§ **Instructions for the task**: Except for the pictures, retype the records that follow exactly.

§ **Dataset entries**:
■ ■ ■ ■ ■ ■ ■
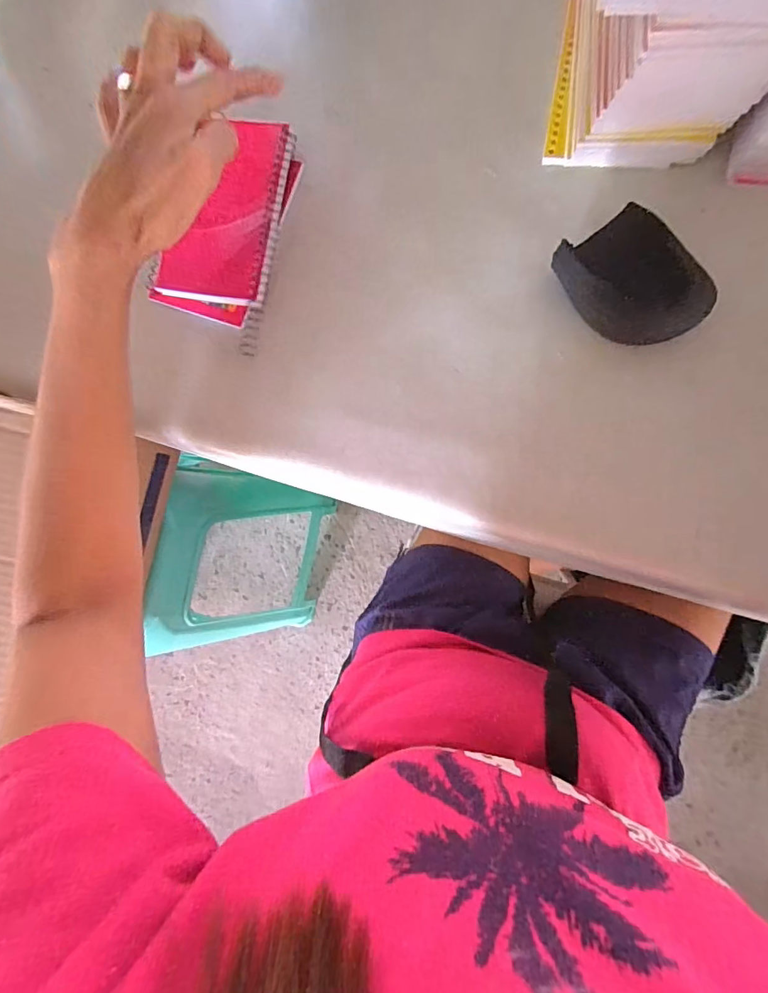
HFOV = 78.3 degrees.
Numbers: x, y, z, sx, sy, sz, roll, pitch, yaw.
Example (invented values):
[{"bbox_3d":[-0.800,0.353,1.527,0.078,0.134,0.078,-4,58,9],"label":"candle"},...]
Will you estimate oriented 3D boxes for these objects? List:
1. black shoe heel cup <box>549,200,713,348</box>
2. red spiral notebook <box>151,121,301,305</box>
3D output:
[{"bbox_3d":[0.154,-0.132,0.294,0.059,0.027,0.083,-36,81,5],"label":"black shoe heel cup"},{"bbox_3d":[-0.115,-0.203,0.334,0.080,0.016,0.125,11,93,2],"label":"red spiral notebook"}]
■ ■ ■ ■ ■ ■ ■
§ **Reply**:
HFOV = 78.3 degrees.
Numbers: x, y, z, sx, sy, sz, roll, pitch, yaw.
Example (invented values):
[{"bbox_3d":[-0.800,0.353,1.527,0.078,0.134,0.078,-4,58,9],"label":"candle"},...]
Will you estimate oriented 3D boxes for these objects? List:
1. black shoe heel cup <box>549,200,713,348</box>
2. red spiral notebook <box>151,121,301,305</box>
3D output:
[{"bbox_3d":[0.154,-0.132,0.294,0.059,0.027,0.083,-36,81,5],"label":"black shoe heel cup"},{"bbox_3d":[-0.115,-0.203,0.334,0.080,0.016,0.125,11,93,2],"label":"red spiral notebook"}]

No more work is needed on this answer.